« Tu ne te laisseras pas prendre en otage par ton imagination. »


Les Murs suit implacablement une femme dans son quotidien. On la découvre mère, quand l’enfant se réveille le matin, et qu’elle doit l’aider à se préparer pour l’école ; on la découvre épouse, quand elle éprouve le besoin de poser sa tête sur l’épaule de son mari absent ; on la découvre surtout démunie sans bien saisir pourquoi.
L’histoire se déroule, intranquille et inquiétante, au fur et à mesure que surgissent, au détour d’une phrase, d’un paragraphe, les indices d’un malaise aussi oppressant qu’incompréhensible. Se lever, s’habiller, aller faire les courses, chercher l’enfant à la sortie de l’école, affronter le regard embarrassé des autres, empressés et maladroits ; un calvaire empoissé de peur et d’abattement, que cette femme, ce matin-là, est bien décidée à combattre.

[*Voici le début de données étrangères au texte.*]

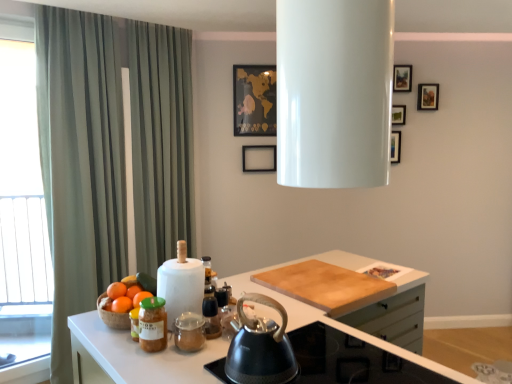
Question: In which direction should I rotate to look at gold paper map at upper center, marked as the fourth picture frame in a right-to-left arrangement?

Choices:
 (A) right
 (B) left

Answer: (A)

Question: Is black matte kettle at center at the right side of orange matte at left?

Choices:
 (A) no
 (B) yes

Answer: (B)

Question: Does black matte kettle at center have a larger size compared to orange matte at left?

Choices:
 (A) yes
 (B) no

Answer: (A)

Question: Is black matte kettle at center smaller than orange matte at left?

Choices:
 (A) yes
 (B) no

Answer: (B)

Question: Can you confirm if black matte kettle at center is thinner than orange matte at left?

Choices:
 (A) no
 (B) yes

Answer: (A)

Question: From a real-world perspective, is black matte kettle at center physically above orange matte at left?

Choices:
 (A) yes
 (B) no

Answer: (A)

Question: Could you tell me if black matte kettle at center is turned towards orange matte at left?

Choices:
 (A) yes
 (B) no

Answer: (B)

Question: Considering the relative sizes of green striped curtain at left and white sheer curtain at left in the image provided, is green striped curtain at left thinner than white sheer curtain at left?

Choices:
 (A) no
 (B) yes

Answer: (A)

Question: Does green striped curtain at left have a smaller size compared to white sheer curtain at left?

Choices:
 (A) no
 (B) yes

Answer: (A)

Question: Is green striped curtain at left aimed at white sheer curtain at left?

Choices:
 (A) no
 (B) yes

Answer: (A)

Question: Considering the relative sizes of green striped curtain at left and white sheer curtain at left in the image provided, is green striped curtain at left wider than white sheer curtain at left?

Choices:
 (A) no
 (B) yes

Answer: (B)

Question: From a real-world perspective, is green striped curtain at left on white sheer curtain at left?

Choices:
 (A) yes
 (B) no

Answer: (A)

Question: Is green striped curtain at left with white sheer curtain at left?

Choices:
 (A) yes
 (B) no

Answer: (B)

Question: Is the position of matte glass jar at lower left more distant than that of black matte picture frame at center, which is the 3th picture frame in right-to-left order?

Choices:
 (A) no
 (B) yes

Answer: (A)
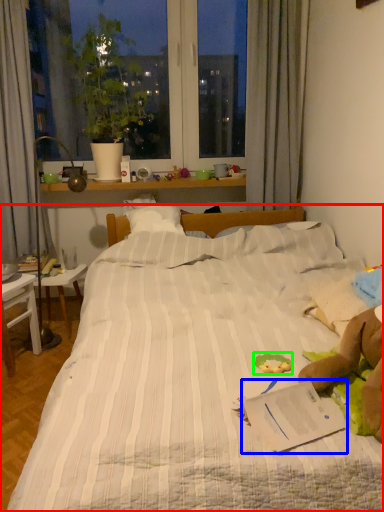
Question: Based on their relative distances, which object is farther from bed (highlighted by a red box)? Choose from paperback book (highlighted by a blue box) and stuff (highlighted by a green box).

Choices:
 (A) paperback book
 (B) stuff

Answer: (B)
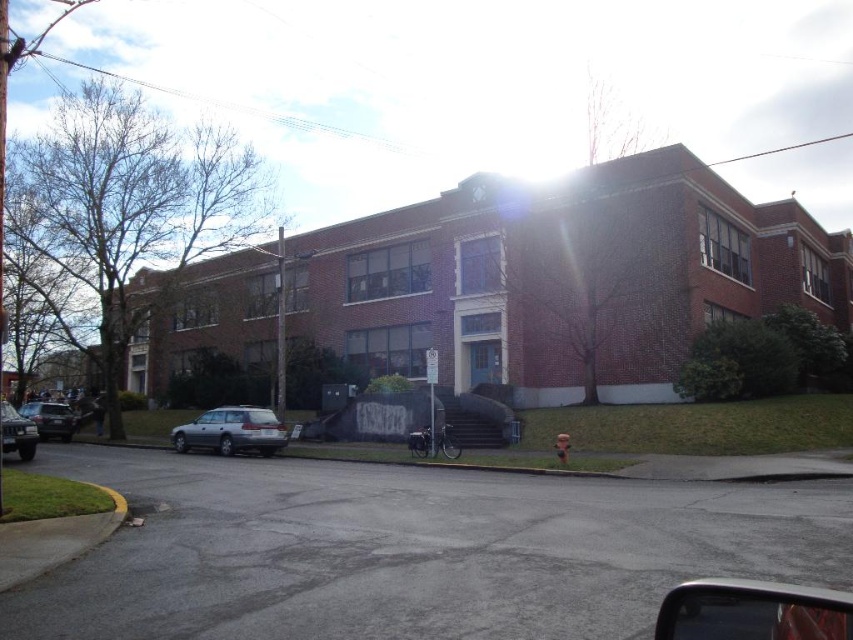
Does satin silver station wagon at lower left have a lesser width compared to metallic silver sedan at lower left?

Incorrect, satin silver station wagon at lower left's width is not less than metallic silver sedan at lower left's.

Which is in front, point (189, 428) or point (10, 420)?

Point (10, 420)

The height and width of the screenshot is (640, 853). In order to click on satin silver station wagon at lower left in this screenshot , I will do `click(231, 429)`.

Which is above, shiny silver sedan at left or metallic silver sedan at lower left?

metallic silver sedan at lower left is above.

Who is more forward, (59, 420) or (26, 436)?

Point (26, 436) is in front.

Does point (25, 416) come in front of point (33, 452)?

No, it is behind (33, 452).

This screenshot has width=853, height=640. I want to click on shiny silver sedan at left, so click(x=50, y=419).

Is satin silver station wagon at lower left closer to camera compared to shiny silver sedan at left?

Yes, satin silver station wagon at lower left is closer to the viewer.

Does satin silver station wagon at lower left appear over shiny silver sedan at left?

Yes, satin silver station wagon at lower left is above shiny silver sedan at left.

Is point (230, 449) positioned after point (47, 428)?

No, (230, 449) is in front of (47, 428).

Progressivement, au prix d’effroyables efforts pour se maintenir dans un semblant de normalité, elle va reconquérir le terrain vague d’une vie en perdition, d’une vie à reconstruire. Et sa voix, jusqu’alors bâillonnée par les murs invisibles érigés par l’angoisse, la douleur, le désarroi, se fera enfin entendre pour raconter son histoire.
Stéphanie Braquehais s’est inspirée de faits réels pour tisser la trame de ce texte court, ténue jusqu’à la suffocation. Sa minutie à décomposer chaque geste, à restituer la moindre crispation, à décrire toutes les pensées de cette femme au bord du vertige à l’idée de simplement vivre, met immanquablement mal à l’aise. Rien n’est épargné au lecteur qui, pourtant, ne comprend pas. « Tu ne te laisseras pas prendre en otage par ton imagination. », tel est le conseil soufflé par l’auteur à son personnage. Mais c’est le lecteur qui se laisse piéger par les mots qui, posés l’un après l’autre sur la page avec la régularité des minutes qui s’égrènent au cours d’une journée, l’enferment derrière les murs invisibles et pourtant si réels de la folie.
« Depuis le réveil, une idée mûrit en toi. Aujourd’hui, tu iras chercher l’enfant à la sortie des classes. Juste avant, tu te seras rendue au supermarché pour faire les courses. »
Ce matin-là, la femme a décidé d’abattre les murs qui la maintiennent prisonnière d’une vie qu’elle cherche à fuir. Ce matin-là, elle veut (s’en) sortir, seule. Et Les Murs s’attache à suivre son parcours « de la combattante » : de la chambre à la salle de bain, de la voiture au supermarché, de l’école à la maison. Toujours sans rien comprendre, malgré les indices – flashbacks – semés sur son chemin, le lecteur se laisse mener par cette écriture franche, à vif, presque brutale à dire le vrai, sans fioriture, et ce jusqu’au dénouement qui clôt le récit sur un soupir de soulagement.
Maîtrisant la narration et de ses lecteurs les émotions, Stéphanie Braquehais signe avec Les Murs un petit bijou saisissant et bouleversant, dont l’actualité, malheureusement, n’a de cesse de se faire l’écho.